As a woman of her time, she was not only nameless, but her identity was reduced through markers of exclusion and marginality. Her gender was a painful reminder that her legal status in society depended on having a male person in her life. Her condition – i.e., having five husbands and being with someone who was not her husband – could mean her being trapped in a levirate marriage. The levirate practice provided the duty of a man to marry the sonless widow of his deceased brother. It was to ensure the widow’s access to legal status in society. But it’s possible that some men did not even wish to fulfill the marriage obligation. That Jesus did not say to her, “Go and sin no more,” may indicate that he did not find her marital status an issue.

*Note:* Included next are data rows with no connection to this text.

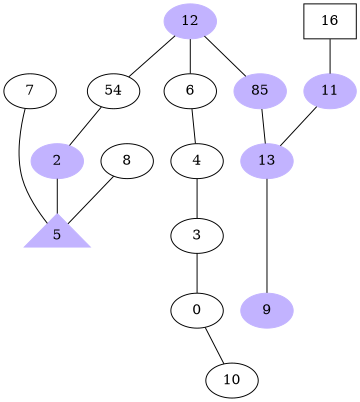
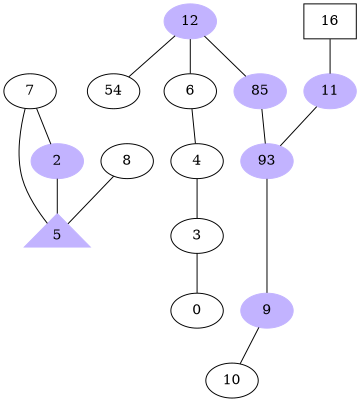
  graph {
    2 [color=".7 .3 1.0" style=filled]
    5 [color=".7 .3 1.0" shape=triangle style=filled]
    3
    0
    4
    6
    7
    8
    9 [color=".7 .3 1.0" style=filled]
    10
    11 [color=".7 .3 1.0" style=filled]
-   13 [color=".7 .3 1.0" style=filled]
+   13 [color=".7 .3 1.0" style=filled label=93]
    12 [color=".7 .3 1.0" style=filled]
    n14 [label=54]
    n15 [color=".7 .3 1.0" label=85 style=filled]
    16 [shape=box]
    2 -- 5
    3 -- 0
    4 -- 3
    6 -- 4
    7 -- 5
    8 -- 5
-   0 -- 10
+   9 -- 10
    11 -- 13
    13 -- 9
    12 -- 6
    12 -- n14
    12 -- n15
-   n14 -- 2
+   7 -- 2
    n15 -- 13
    16 -- 11
  }
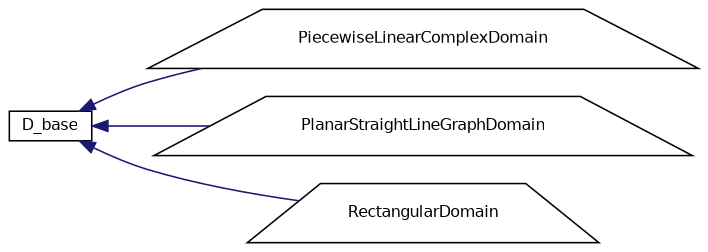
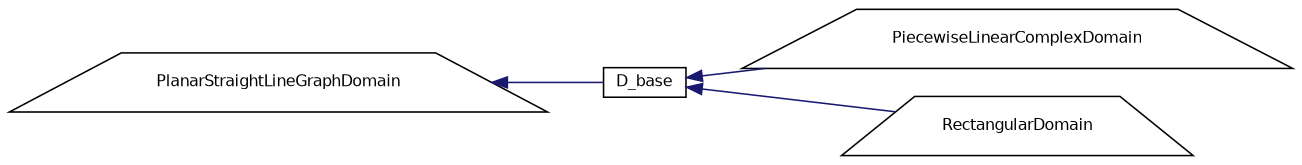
  digraph {
    rankdir=LR
    node [color=black fillcolor=white fontname=Helvetica fontsize=10 shape=trapezium style=filled]
    edge [color=midnightblue dir=back fontname=Helvetica fontsize=10 labelfontname=Helvetica labelfontsize=10 style=solid]
    n1 [height=0.2 label=D_base shape=box width=0.4]
    n2 [height=0.2 label=PiecewiseLinearComplexDomain width=0.4]
    n3 [height=0.2 label=PlanarStraightLineGraphDomain width=0.4]
    n4 [height=0.2 label=RectangularDomain width=0.4]
    n1 -> n2
-   n1 -> n3
+   n3 -> n1
    n1 -> n4
  }
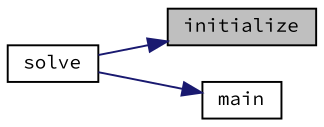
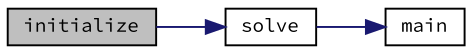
  digraph {
    fontname="Source Code Pro"
    rankdir=RL
    node [color=black fillcolor=white fontname="Source Code Pro" fontsize=10 shape=record style=filled]
    edge [color=midnightblue dir=back fontname="Source Code Pro" fontsize=10 labelfontname=Helvetica labelfontsize=10 style=solid]
    n1 [fillcolor=grey75 fontcolor=black height=0.2 label=initialize width=0.4]
    n2 [height=0.2 label=solve width=0.4]
    n3 [height=0.2 label=main width=0.4]
-   n1 -> n2
+   n2 -> n1
    n3 -> n2
  }
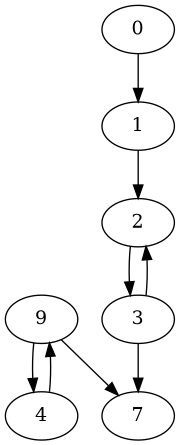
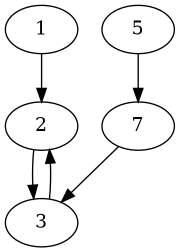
  digraph {
    1
    2
    3
-   4
-   5 [label=9]
+   5
    n6 [label=7]
-   0
    1 -> 2
    2 -> 3
    3 -> 2
-   3 -> n6
-   4 -> 5
-   5 -> 4
+   n6 -> 3
    5 -> n6
-   0 -> 1
  }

Perhaps he understood her being a victim of the social system that commodified woman by having to belong to a man.

 

As a woman from Samaria, she knew the boundaries that kept her community separate from the Jewish people. She knew the history that kept them at odds with each other. Every day she drew water from Jacob’s well, which may have been beloved by some in her community but was also a painful reminder of their outcast status as a mixed ethnicity. It is not clear why the name was changed from Shechem in the Old Testament to Sychar in the gospel, but according to some Bible scholars, Sychar may derive from the Hebrew word for ‘drunkard.’ 

 

Given the rich symbolisms in the fourth gospel, some Bible scholars have suggested that the Samaritan woman’s “five husbands” might be a reference to people from the five foreign nations who were brought as colonists by the Assyrians when they conquered the region in 721 B.C.E. (2 Kings 17:24). If that was so, then Jesus brought up the issue to highlight imperialism and colonization as the cause of the Samaritans’ mixed race and culture through no fault of their own. 

   

What all this means is that Jesus knew the woman had much deeper needs, greater thirsting or longing than just for the drinking water from the well. Could Jesus’ offer of the living water then be a way of disturbing the woman’s acceptance of or resignation to her situation? Could it be an offer of a way out of such a situation that rendered her a non-person?  

 

Realizing that he must be a prophet, she ventured into a theological discussion on worship in view of the claims by the two communities on their so-called places of worship. The Samaritans focused their worship on Mt. Gerizim while the Jews focused their worship in Jerusalem. Jesus then described true worship as transcending geographical locations and ethnic differences: “God is Spirit, and those who worship him must worship in spirit and truth.” Indeed, true worship transcends any exclusionary zones such as gender, ethnicity, geography, religion, and conventional morality often contained in traditions, beliefs and practices. 

 

Jesus’ offer of the living water restored the Samaritan woman’s sense of value as a human being. The living water which she received from Jesus began to quench her deepest thirst for affirmation, dignity and security as a child of God. As that living water became a spring gushing to eternal life, she left behind her water jar to go into the city, to testify to others about Jesus as the Messiah, and to invite them to come and encounter Jesus personally. The physical water sustained her life but the living water gave her a new purpose in living.

 

In his book, Thirsting for Living Water (published in 2021), Michael J. Mantel narrates his journey as a young executive who left a promising job/position to pursue the adventure in faith of providing both clean drinking water and the living water of Jesus in various parts of the world. I just came across a review of this book and it’s heartwarming to know that some people felt the need to provide both drinking water and the living water of Jesus in places of great need.   

 

During this Lenten journey of “reclaiming wilderness,” let us be grateful for both the physical drinking water and the spiritual living water which we need and have access to. To thirst for physical water is necessary in order to sustain human life. To thirst for the spiritual living water is needed to sustain a deeper meaning and a higher purpose in living. 

 

Like the Samaritan woman, may we be ready to testify to the source of sustaining and life-giving water.  

 

Living Water, fill our cup, quench our thirst, nourish our roots, and help us grow. Amen.